By Jay Fitzgerald – A blog about Boston, Hub of the Universe, and everything else.


U.S. Southwestern history: The Good, the Bad, the Ugly

It all started with an article on James Polk’s portrait now hanging in President Trump’s office, followed by conversations with a few relatives and friends about how little we knew about U.S. history stretching from roughly the end of Andrew Jackson’s term in office (1837) to the Civil War era under Abraham Lincoln (1861-1865).  Presidents William Harrison, John Tyler, James Polk, Zachery Taylor, Millard Fillmore, Franklin Pierce, James Buchanan? They’re mostly a blur to me. Sure, I know about many of the great events that led up to the Civil War, but not much else.

Well, I’ve just finished filling in some of my history-buff blank spots by going on a reading tear, starting with a biography of James Polk and unexpectedly drifting into a larger crash course on the history of the U.S. Southwest in the early years of its American conquest and settlement. Here’s a quick review of each of the four history books I’ve recently tackled, in between various Michael Connelly, Don Winslow, John MacDonald diversions, etc.

A Country of Vast Designs: James K. Polk, the Mexican War and the Conquest of the American Continent, by Robert W. Merry.
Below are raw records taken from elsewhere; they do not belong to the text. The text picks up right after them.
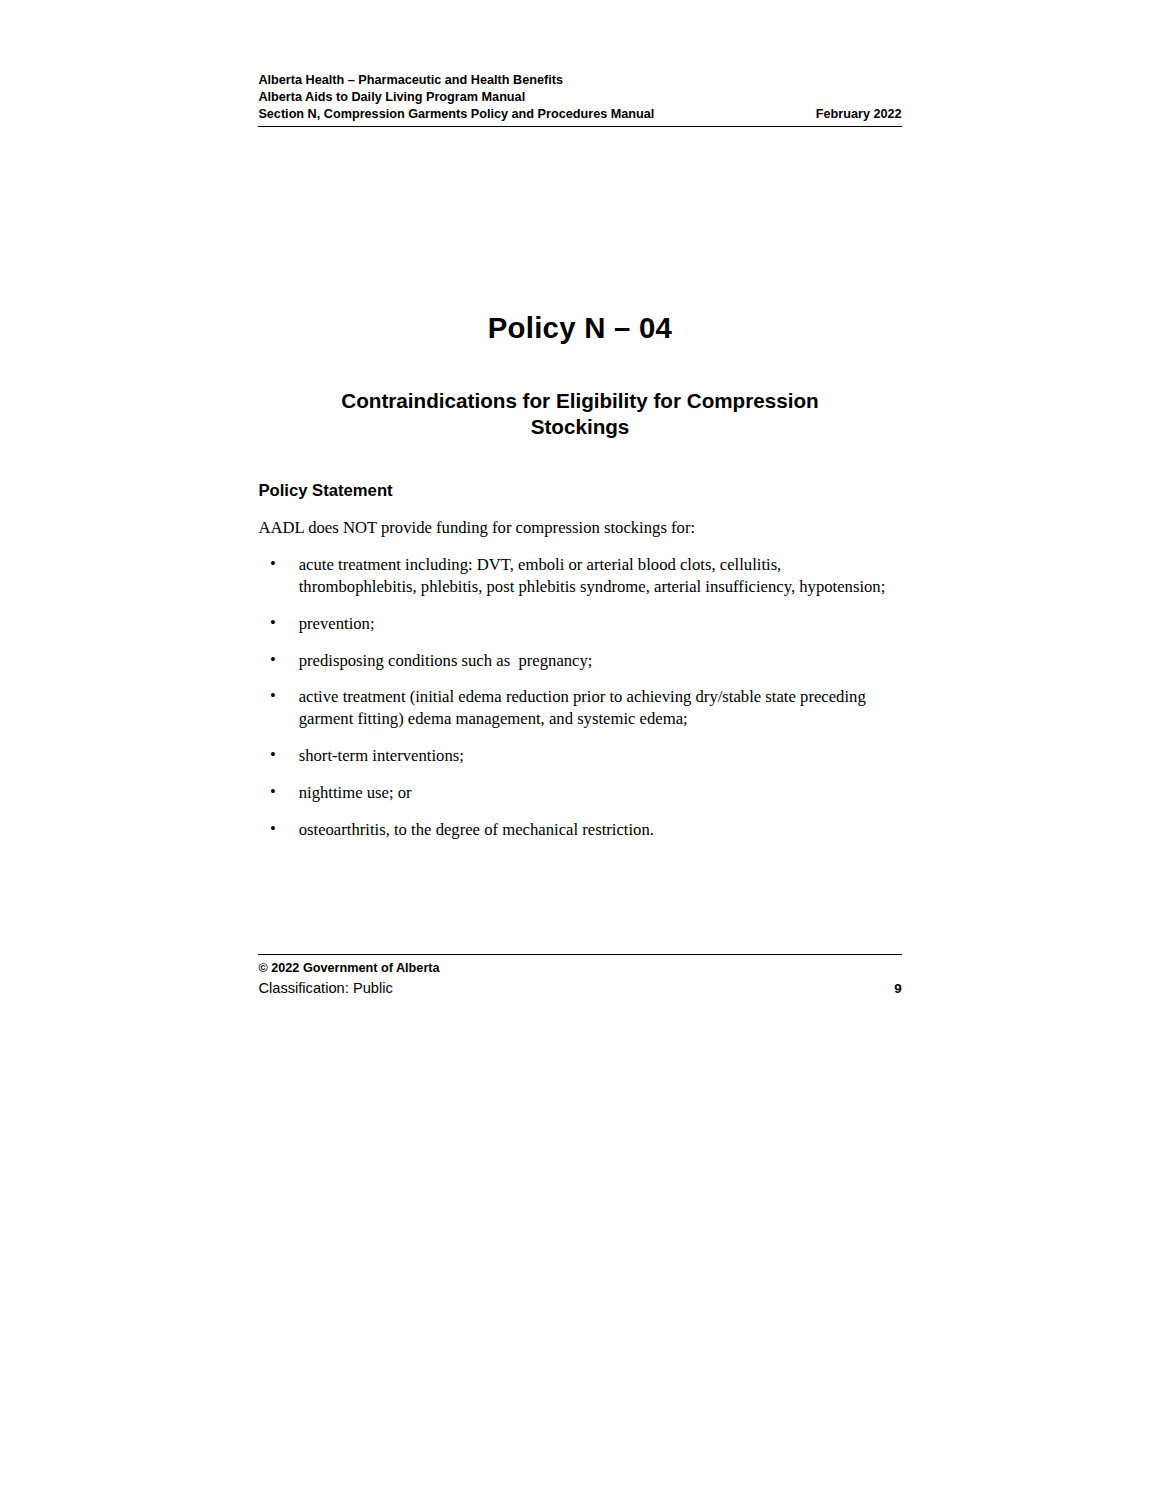Alberta Health – Pharmaceutic and Health Benefits Alberta Aids to Daily Living Program Manual
Section N, Compression Garments Policy and Procedures Manual February 2022
Policy N – 04
Contraindications for Eligibility for Compression Stockings
Policy Statement
AADL does NOT provide funding for compression stockings for:
acute treatment including: DVT, emboli or arterial blood clots, cellulitis, thrombophlebitis, phlebitis, post phlebitis syndrome, arterial insufficiency, hypotension;
prevention;
predisposing conditions such as pregnancy;
active treatment (initial edema reduction prior to achieving dry/stable state preceding garment fitting) edema management, and systemic edema;
short-term interventions;
nighttime use; or
osteoarthritis, to the degree of mechanical restriction.
© 2022 Government of Alberta
Classification: Public 9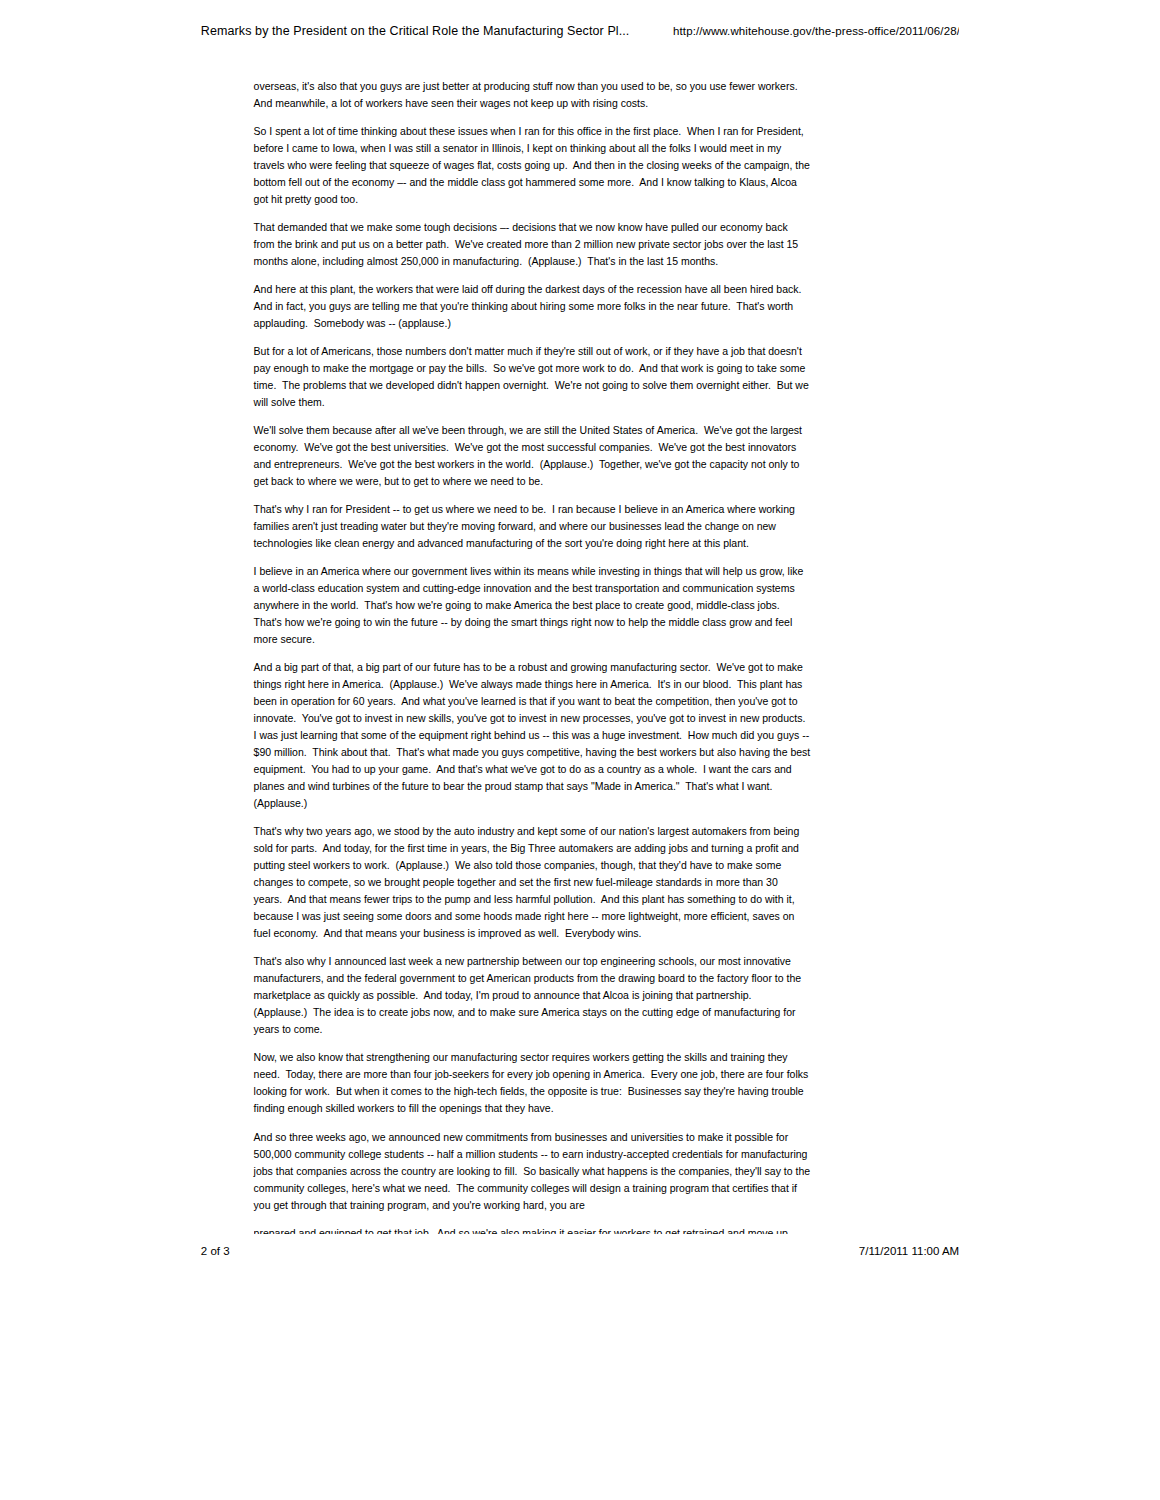Remarks by the President on the Critical Role the Manufacturing Sector Pl... http://www.whitehouse.gov/the-press-office/2011/06/28/remarks-preside...
overseas, it's also that you guys are just better at producing stuff now than you used to be, so you use fewer workers. And meanwhile, a lot of workers have seen their wages not keep up with rising costs.
So I spent a lot of time thinking about these issues when I ran for this office in the first place. When I ran for President, before I came to Iowa, when I was still a senator in Illinois, I kept on thinking about all the folks I would meet in my travels who were feeling that squeeze of wages flat, costs going up. And then in the closing weeks of the campaign, the bottom fell out of the economy –- and the middle class got hammered some more. And I know talking to Klaus, Alcoa got hit pretty good too.
That demanded that we make some tough decisions –- decisions that we now know have pulled our economy back from the brink and put us on a better path. We've created more than 2 million new private sector jobs over the last 15 months alone, including almost 250,000 in manufacturing. (Applause.) That's in the last 15 months.
And here at this plant, the workers that were laid off during the darkest days of the recession have all been hired back. And in fact, you guys are telling me that you're thinking about hiring some more folks in the near future. That's worth applauding. Somebody was -- (applause.)
But for a lot of Americans, those numbers don't matter much if they're still out of work, or if they have a job that doesn't pay enough to make the mortgage or pay the bills. So we've got more work to do. And that work is going to take some time. The problems that we developed didn't happen overnight. We're not going to solve them overnight either. But we will solve them.
We'll solve them because after all we've been through, we are still the United States of America. We've got the largest economy. We've got the best universities. We've got the most successful companies. We've got the best innovators and entrepreneurs. We've got the best workers in the world. (Applause.) Together, we've got the capacity not only to get back to where we were, but to get to where we need to be.
That's why I ran for President -- to get us where we need to be. I ran because I believe in an America where working families aren't just treading water but they're moving forward, and where our businesses lead the change on new technologies like clean energy and advanced manufacturing of the sort you're doing right here at this plant.
I believe in an America where our government lives within its means while investing in things that will help us grow, like a world-class education system and cutting-edge innovation and the best transportation and communication systems anywhere in the world. That's how we're going to make America the best place to create good, middle-class jobs. That's how we're going to win the future -- by doing the smart things right now to help the middle class grow and feel more secure.
And a big part of that, a big part of our future has to be a robust and growing manufacturing sector. We've got to make things right here in America. (Applause.) We've always made things here in America. It's in our blood. This plant has been in operation for 60 years. And what you've learned is that if you want to beat the competition, then you've got to innovate. You've got to invest in new skills, you've got to invest in new processes, you've got to invest in new products. I was just learning that some of the equipment right behind us -- this was a huge investment. How much did you guys -- $90 million. Think about that. That's what made you guys competitive, having the best workers but also having the best equipment. You had to up your game. And that's what we've got to do as a country as a whole. I want the cars and planes and wind turbines of the future to bear the proud stamp that says "Made in America." That's what I want. (Applause.)
That's why two years ago, we stood by the auto industry and kept some of our nation's largest automakers from being sold for parts. And today, for the first time in years, the Big Three automakers are adding jobs and turning a profit and putting steel workers to work. (Applause.) We also told those companies, though, that they'd have to make some changes to compete, so we brought people together and set the first new fuel-mileage standards in more than 30 years. And that means fewer trips to the pump and less harmful pollution. And this plant has something to do with it, because I was just seeing some doors and some hoods made right here -- more lightweight, more efficient, saves on fuel economy. And that means your business is improved as well. Everybody wins.
That's also why I announced last week a new partnership between our top engineering schools, our most innovative manufacturers, and the federal government to get American products from the drawing board to the factory floor to the marketplace as quickly as possible. And today, I'm proud to announce that Alcoa is joining that partnership. (Applause.) The idea is to create jobs now, and to make sure America stays on the cutting edge of manufacturing for years to come.
Now, we also know that strengthening our manufacturing sector requires workers getting the skills and training they need. Today, there are more than four job-seekers for every job opening in America. Every one job, there are four folks looking for work. But when it comes to the high-tech fields, the opposite is true: Businesses say they're having trouble finding enough skilled workers to fill the openings that they have.
And so three weeks ago, we announced new commitments from businesses and universities to make it possible for 500,000 community college students -- half a million students -- to earn industry-accepted credentials for manufacturing jobs that companies across the country are looking to fill. So basically what happens is the companies, they'll say to the community colleges, here's what we need. The community colleges will design a training program that certifies that if you get through that training program, and you're working hard, you are
prepared and equipped to get that job. And so we're also making it easier for workers to get retrained and move up
2 of 3 7/11/2011 11:00 AM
Guarded thumbs up recommendation. – This is a hard-core history buff’s read, but it’s worth it. Polk politically came out of nowhere to oversee the largest territorial expansion in U.S. history, via the Texas annexation, Mexican War and Oregon Territory treaty with Great Britain. Many of Polk’s actions were controversial at the time – and remain controversial to this day.

So Far from God: The U.S. War With Mexico, 1846-1848, by J.D. Eisenhower. Thumbs up recommendation. – Reading Merry’s biography of Polk made me realize how little I knew about the Mexican War. So next up was a straightforward military history of the conflict by none other than J.D. Eisenhower, the son of the WWII general and president. They’re all there: Zachary Taylor, Winfield Scott, John C. Fremont and others who helped rip away from Mexico the future states of California, Nevada, Utah, Arizona, New Mexico, and parts of Colorado, Wyoming, and Oklahoma.

Empire of the Summer Moon: Quanah Parker and the Rise and Fall of the Comanches, the Most Powerful Indian Tribe in American HistoryS.G. Gwynne. Big thumbs up. – My favorite of the four books was recommended by a friend – and I can’t praise Empire of the Summer Moon enough. Talk about filling in historical blank spots. The Comanches were the regional Spartans of their day, militarily feared by all in the Southwest – Indians, Spanish, Mexicans, Americans. The tribe’s long and brutal confrontation with Texans and later Americans should almost be called The Forty Years War. But this book is much more than a military history. It’s a sweeping, eye-opening, multicultural history of the Southwest in general.*

Blood and Thunder: The Epic Story of Kit Carson and the Conquest of the American West, by Hampton Sides. Big thumps up. – This is my second favorite of the four books I read, recommended earlier this fall by a friend after I raved to him and others about how much I liked Empire of the Summer Moon. It’s another sweeping, multicultural history of the West and Southwest, using the great frontiersman Kit Carson as a focal point to tell a much larger story about so many other fascinating people and events. The end of the book, in which the Navajo nation finally succumbs to U.S. military forces and is subjected to a form of ethnic cleansing, is beyond sad. And as much as Hampton clearly and justifiably admires Carson (as do I after reading this book), there’s no escaping his faults and role in the Navajo tragedy. What a complex legacy and history.

And that’s Hub Blog’s crash-course reading list on U.S. Southwest history. Just thought I’d pass it along to fellow history buffs who might be interested.

* Note: While reading Empire of the Summer Moon, I remembered I had not so long ago read Forget the Alamo: The Rise and Fall of an American Myth, a revisionist history of the Alamo and the Texas origins story. The three authors go a little overboard, coming close at times to mocking the courage of some historical figures. But their main point is convincingly made: Texas’s early history was intricately intertwined with slavery — and white Texans’ determination to maintain the institution of slavery.